A big piece of planning is developing a set of metrics to monitor the supply chain so that it is
efficient, costs less and delivers high quality and value to customers.

2. Source-Choose the suppliers that will deliver the goods and services you need to create
your product or service. Develop a set of pricing, delivery and payment processes with suppliers
and create metrics for monitoring and improving the relationships. And put together processes for managing the inventory of goods and services you receive from suppliers, including receiving
shipments, verifying them, transferring them to your manufacturing facilities and authorizing
supplier payments.

3. Make-This is the manufacturing step. Schedule the activities necessary for production,
testing, packaging and preparation for delivery. As the most metric-intensive portion of
the supply chain, measure quality levels, production output and worker productivity.

4. Deliver-This is the part that many insiders refer to as "logistics." Coordinate the receipt
of orders from customers, develop a network of warehouses, pick carriers to get products to
customers and set up an invoicing system to receive payments.

5. Return-The problem part of the supply chain.

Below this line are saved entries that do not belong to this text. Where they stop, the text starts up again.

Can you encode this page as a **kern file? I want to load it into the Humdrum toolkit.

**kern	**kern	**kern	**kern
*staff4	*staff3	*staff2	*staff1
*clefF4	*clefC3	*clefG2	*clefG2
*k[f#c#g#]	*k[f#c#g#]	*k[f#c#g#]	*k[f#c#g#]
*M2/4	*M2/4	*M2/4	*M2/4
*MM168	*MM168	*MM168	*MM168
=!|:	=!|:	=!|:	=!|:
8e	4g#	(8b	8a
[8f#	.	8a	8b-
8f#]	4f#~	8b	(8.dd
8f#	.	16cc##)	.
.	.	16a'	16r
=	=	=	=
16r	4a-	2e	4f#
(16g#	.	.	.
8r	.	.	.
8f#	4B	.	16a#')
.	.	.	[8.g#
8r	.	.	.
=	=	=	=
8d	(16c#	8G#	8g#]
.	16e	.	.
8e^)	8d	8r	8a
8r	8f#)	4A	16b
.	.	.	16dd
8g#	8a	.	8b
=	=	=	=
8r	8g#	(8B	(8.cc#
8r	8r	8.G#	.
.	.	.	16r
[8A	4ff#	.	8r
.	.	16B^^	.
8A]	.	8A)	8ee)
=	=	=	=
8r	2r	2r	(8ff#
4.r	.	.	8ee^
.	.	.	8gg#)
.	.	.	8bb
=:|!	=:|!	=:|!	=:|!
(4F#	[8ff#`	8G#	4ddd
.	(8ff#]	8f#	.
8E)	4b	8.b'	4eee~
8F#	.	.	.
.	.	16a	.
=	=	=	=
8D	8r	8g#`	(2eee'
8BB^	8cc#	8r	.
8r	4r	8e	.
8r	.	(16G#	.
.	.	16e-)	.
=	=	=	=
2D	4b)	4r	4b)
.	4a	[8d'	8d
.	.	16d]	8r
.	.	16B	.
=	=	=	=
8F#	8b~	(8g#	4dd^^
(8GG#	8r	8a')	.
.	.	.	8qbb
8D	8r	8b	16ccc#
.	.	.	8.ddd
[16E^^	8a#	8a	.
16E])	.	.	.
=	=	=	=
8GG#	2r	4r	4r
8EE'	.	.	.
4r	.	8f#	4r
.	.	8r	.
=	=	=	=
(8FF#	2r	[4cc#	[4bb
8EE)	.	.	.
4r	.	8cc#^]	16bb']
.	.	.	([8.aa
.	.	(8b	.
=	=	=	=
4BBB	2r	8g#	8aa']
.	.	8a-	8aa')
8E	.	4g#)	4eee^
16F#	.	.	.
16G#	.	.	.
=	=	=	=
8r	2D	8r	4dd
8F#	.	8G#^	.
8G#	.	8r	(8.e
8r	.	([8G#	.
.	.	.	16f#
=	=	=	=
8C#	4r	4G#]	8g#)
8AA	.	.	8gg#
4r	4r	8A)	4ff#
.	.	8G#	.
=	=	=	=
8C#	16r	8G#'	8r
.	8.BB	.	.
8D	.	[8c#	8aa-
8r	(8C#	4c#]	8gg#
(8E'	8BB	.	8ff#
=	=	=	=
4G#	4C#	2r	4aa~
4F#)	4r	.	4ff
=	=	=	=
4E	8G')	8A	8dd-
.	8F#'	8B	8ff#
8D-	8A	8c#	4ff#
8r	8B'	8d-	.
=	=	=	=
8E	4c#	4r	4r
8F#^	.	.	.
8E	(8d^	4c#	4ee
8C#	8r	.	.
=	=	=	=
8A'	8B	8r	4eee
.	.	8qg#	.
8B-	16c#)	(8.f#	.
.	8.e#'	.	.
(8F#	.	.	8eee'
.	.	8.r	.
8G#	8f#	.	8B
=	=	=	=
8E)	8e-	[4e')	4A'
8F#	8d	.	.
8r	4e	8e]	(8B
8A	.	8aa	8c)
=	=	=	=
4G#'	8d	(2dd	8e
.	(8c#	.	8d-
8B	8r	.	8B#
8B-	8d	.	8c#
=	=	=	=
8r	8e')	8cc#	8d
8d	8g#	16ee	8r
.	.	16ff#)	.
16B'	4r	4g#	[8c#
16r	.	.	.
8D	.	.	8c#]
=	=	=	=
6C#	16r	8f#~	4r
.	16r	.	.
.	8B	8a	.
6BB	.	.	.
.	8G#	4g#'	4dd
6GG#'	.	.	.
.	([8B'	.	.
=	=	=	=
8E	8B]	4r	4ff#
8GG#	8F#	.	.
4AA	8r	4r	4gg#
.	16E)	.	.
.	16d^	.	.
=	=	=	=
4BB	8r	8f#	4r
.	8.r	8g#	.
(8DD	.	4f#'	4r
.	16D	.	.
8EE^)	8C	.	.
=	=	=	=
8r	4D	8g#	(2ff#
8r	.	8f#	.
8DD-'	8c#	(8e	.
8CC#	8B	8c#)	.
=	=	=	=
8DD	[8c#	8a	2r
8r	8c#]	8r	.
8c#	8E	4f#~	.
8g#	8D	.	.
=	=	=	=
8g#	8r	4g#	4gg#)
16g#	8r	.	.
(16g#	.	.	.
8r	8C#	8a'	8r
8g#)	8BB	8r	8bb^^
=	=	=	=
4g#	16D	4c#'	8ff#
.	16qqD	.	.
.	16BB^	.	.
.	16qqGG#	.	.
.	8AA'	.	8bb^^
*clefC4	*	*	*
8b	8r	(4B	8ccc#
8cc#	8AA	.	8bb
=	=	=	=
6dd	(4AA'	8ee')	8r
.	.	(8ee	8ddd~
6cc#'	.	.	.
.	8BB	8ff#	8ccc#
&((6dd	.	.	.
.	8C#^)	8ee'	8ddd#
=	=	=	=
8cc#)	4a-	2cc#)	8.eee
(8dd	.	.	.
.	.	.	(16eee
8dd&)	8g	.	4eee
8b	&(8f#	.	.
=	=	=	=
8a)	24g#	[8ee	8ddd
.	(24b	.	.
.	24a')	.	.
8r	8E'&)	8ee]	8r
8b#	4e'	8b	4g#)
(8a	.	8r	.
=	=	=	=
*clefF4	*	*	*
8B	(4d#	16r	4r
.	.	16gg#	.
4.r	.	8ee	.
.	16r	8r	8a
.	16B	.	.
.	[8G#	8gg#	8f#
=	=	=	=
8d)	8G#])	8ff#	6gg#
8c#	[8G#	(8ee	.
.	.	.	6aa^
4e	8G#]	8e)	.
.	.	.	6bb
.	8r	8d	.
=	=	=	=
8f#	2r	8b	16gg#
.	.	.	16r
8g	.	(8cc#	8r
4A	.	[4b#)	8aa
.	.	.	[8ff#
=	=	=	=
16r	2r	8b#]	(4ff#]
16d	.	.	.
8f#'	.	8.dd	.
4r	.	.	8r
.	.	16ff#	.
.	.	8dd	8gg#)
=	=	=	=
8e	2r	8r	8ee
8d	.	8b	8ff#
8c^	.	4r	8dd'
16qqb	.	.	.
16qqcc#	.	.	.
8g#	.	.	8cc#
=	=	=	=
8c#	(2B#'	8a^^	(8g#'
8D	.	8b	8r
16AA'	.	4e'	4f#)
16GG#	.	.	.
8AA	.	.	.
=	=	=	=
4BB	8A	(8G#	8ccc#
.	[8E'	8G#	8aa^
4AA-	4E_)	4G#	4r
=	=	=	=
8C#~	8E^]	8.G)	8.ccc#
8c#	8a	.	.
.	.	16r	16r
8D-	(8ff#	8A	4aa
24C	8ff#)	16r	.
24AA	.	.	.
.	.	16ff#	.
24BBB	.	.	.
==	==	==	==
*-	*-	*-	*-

Create a network for receiving defective
and excess products back from customers and supporting customers who have problems
with delivered products. Each of the five major supply chain steps previously outlined composes
dozens of specific tasks, many of which have their own specific software. Perhaps the best
way to think about supply chain software is to separate it into software that helps you plan
and execute the supply chain steps themselves.